L'armée semble préférer investir dans de nouveaux obusiers plutôt que dans la lutte contre le bruit. Les caisses militaires sont à sec, le Parlement ne veut augmenter le budget qu’avec parcimonie. Pendant ce temps, une guerre fait rage à l'Est de l'Europe et la situation sécuritaire s’aggrave progressivement. Le Conseil des Etats veut donc venir en aide à l’armée. L’automne dernier, il a transmis un postulat au Conseil fédéral. Le gouvernement doit maintenant examiner si les valeurs limites autour des places de tir ne pourraient pas être simplement relevées.
Cela met les habitants d’Allmendingen en colère. N'importe quel citoyen lambda doit payer une amende s’il fait quelque chose de mal, affirme Piero Catani. «Mais l’armée ne se soucie pas de la loi.» Il trouve honteux que la politique veuille maintenant créer une échappatoire.
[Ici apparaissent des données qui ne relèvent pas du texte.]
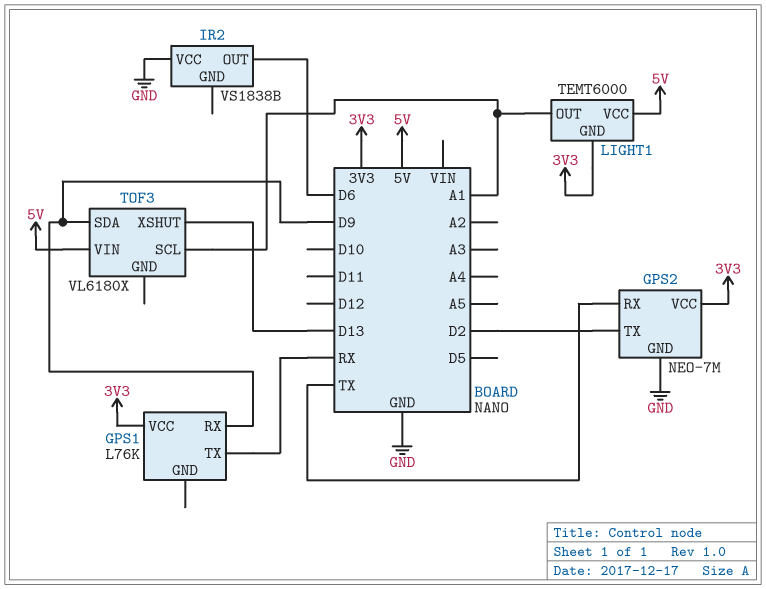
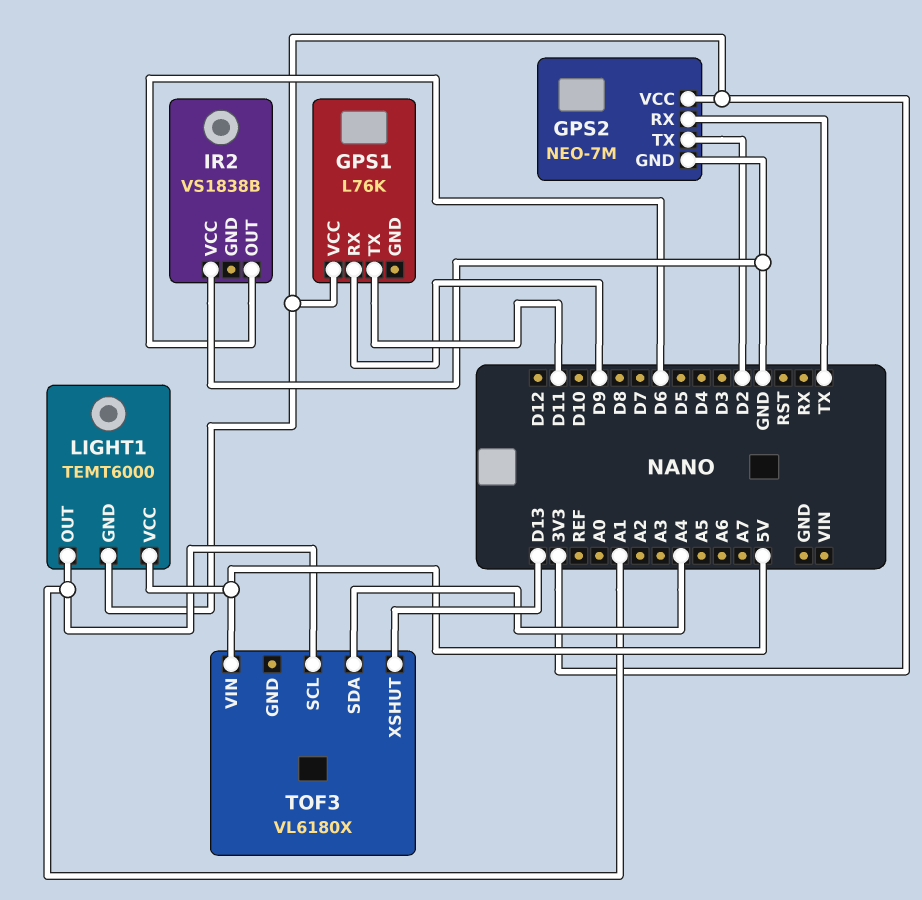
GPS1 pin TX: RX -> D11
TOF3 pin SDA: D9 -> A4

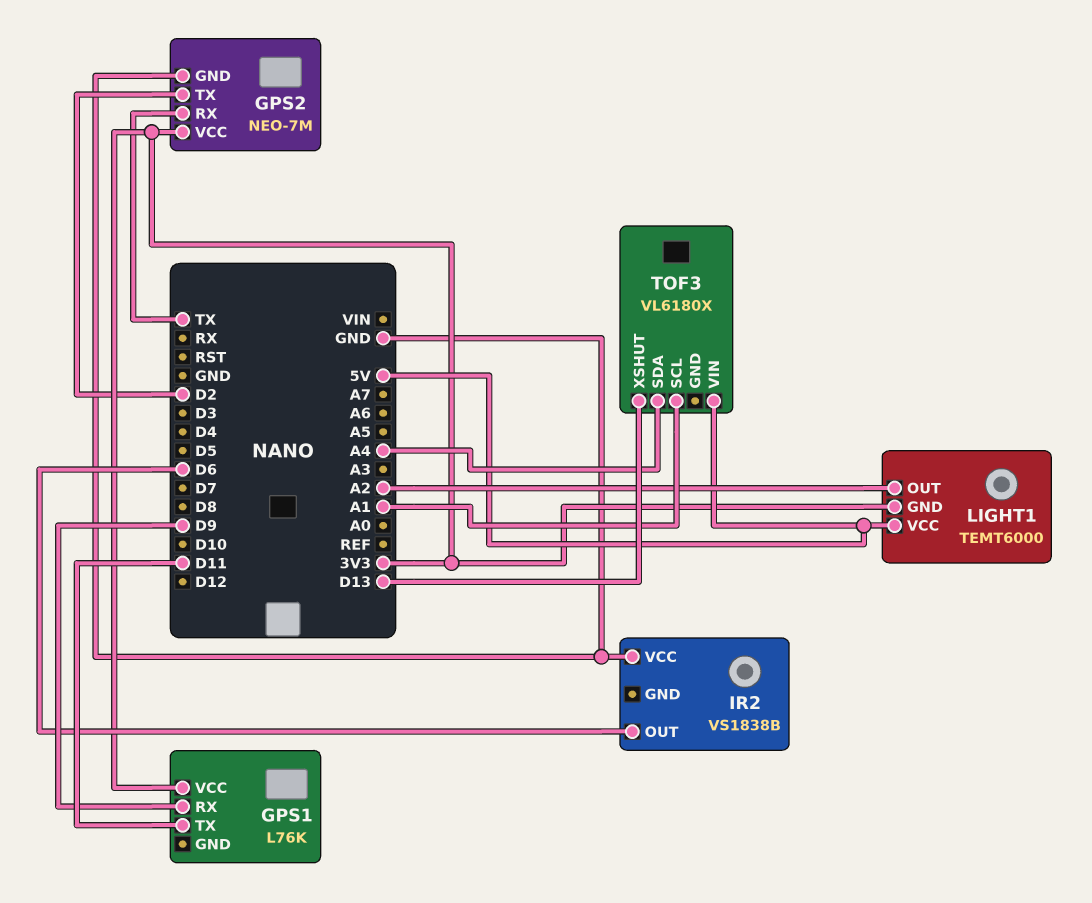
LIGHT1 pin OUT: A1 -> A2

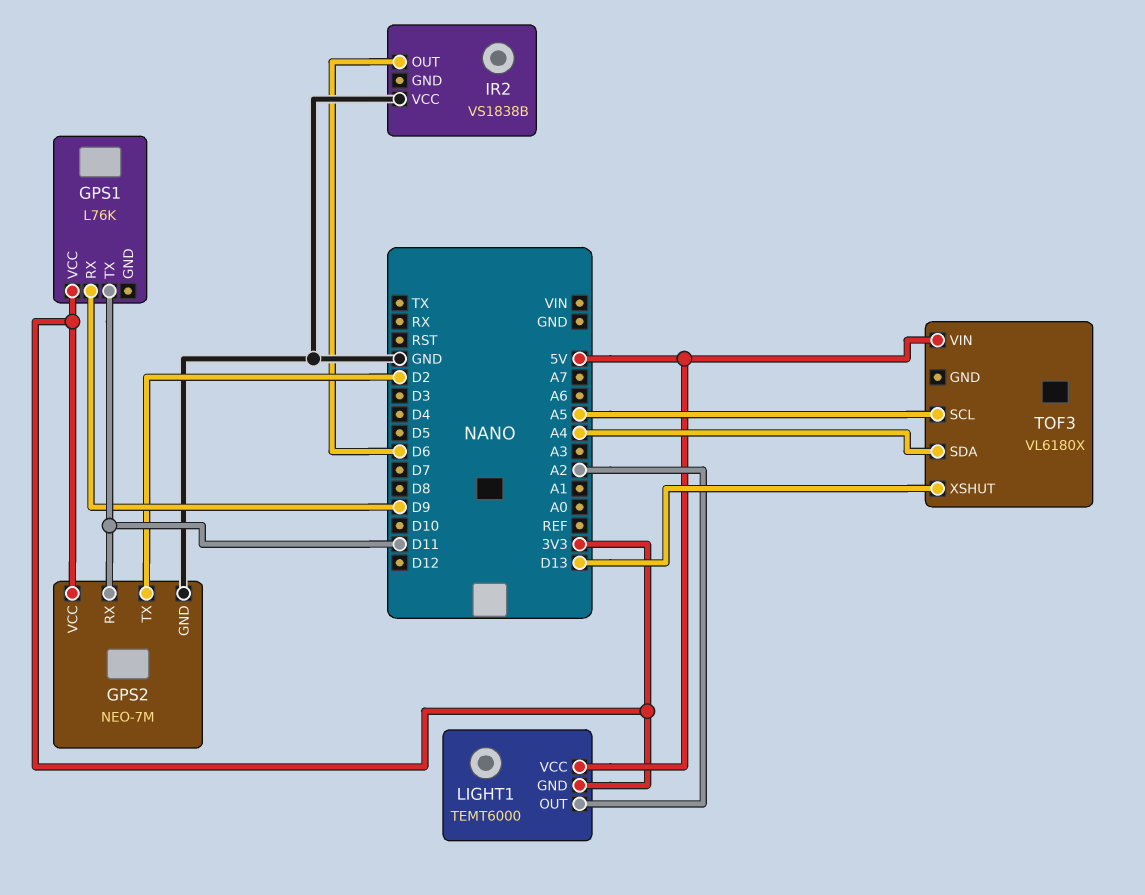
GPS2 pin RX: TX -> D11
TOF3 pin SCL: A1 -> A5

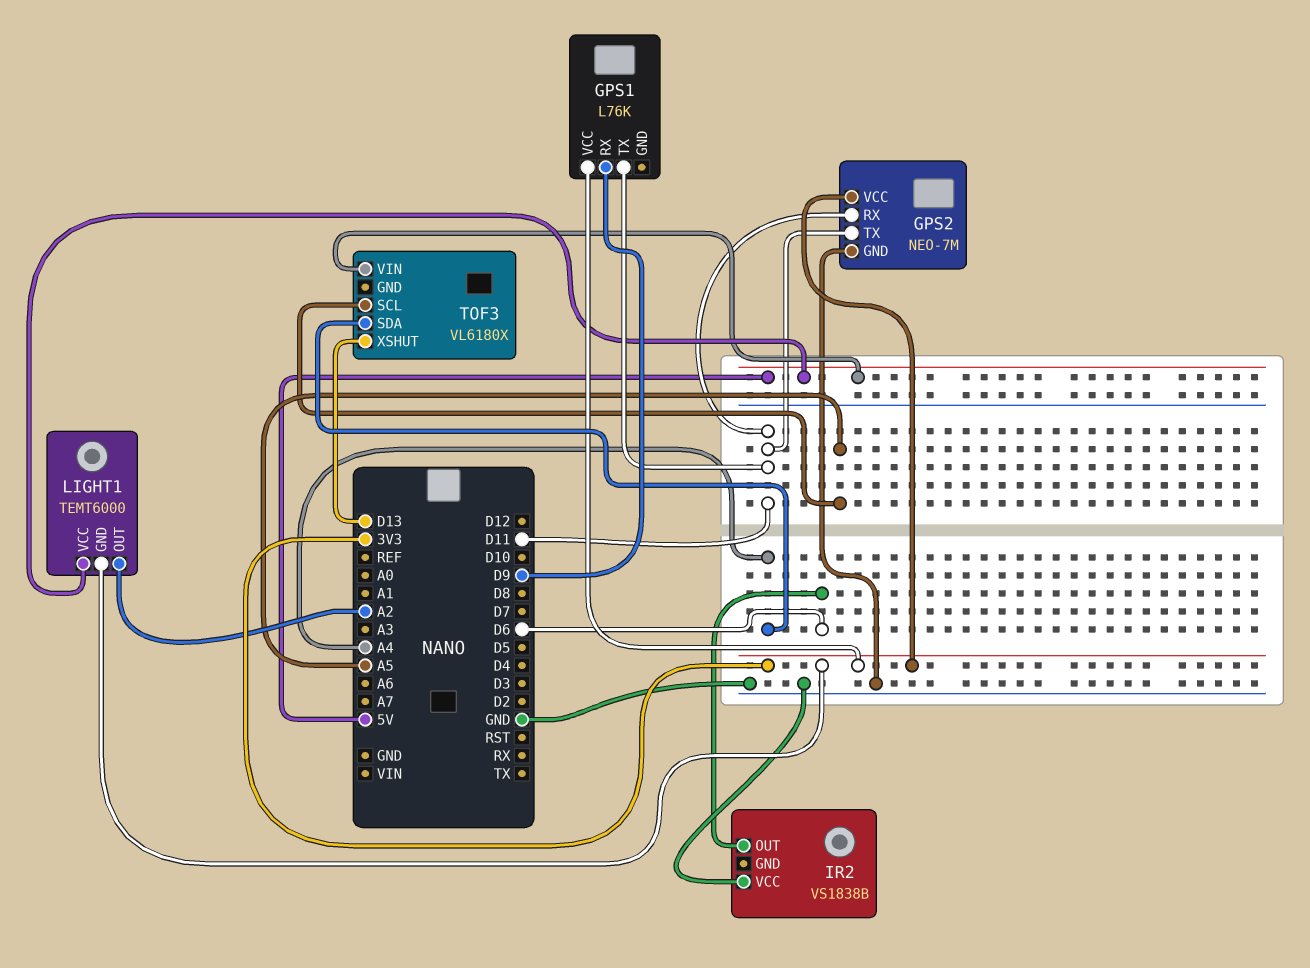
GPS2 pin TX: D2 -> D11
En fin de compte, c’est David contre Goliath. Et déménager n'est pas une option. «Qu’est-ce que je dois écrire dans l’annonce de l’appartement? Que l’armée tire derrière le jardin?» Irene Morgenthaler veut, elle aussi, rester dans sa maison. Elle et son mari l’ont construite eux-mêmes. Un jour, elle partira. Mais seulement à la maison de retraite.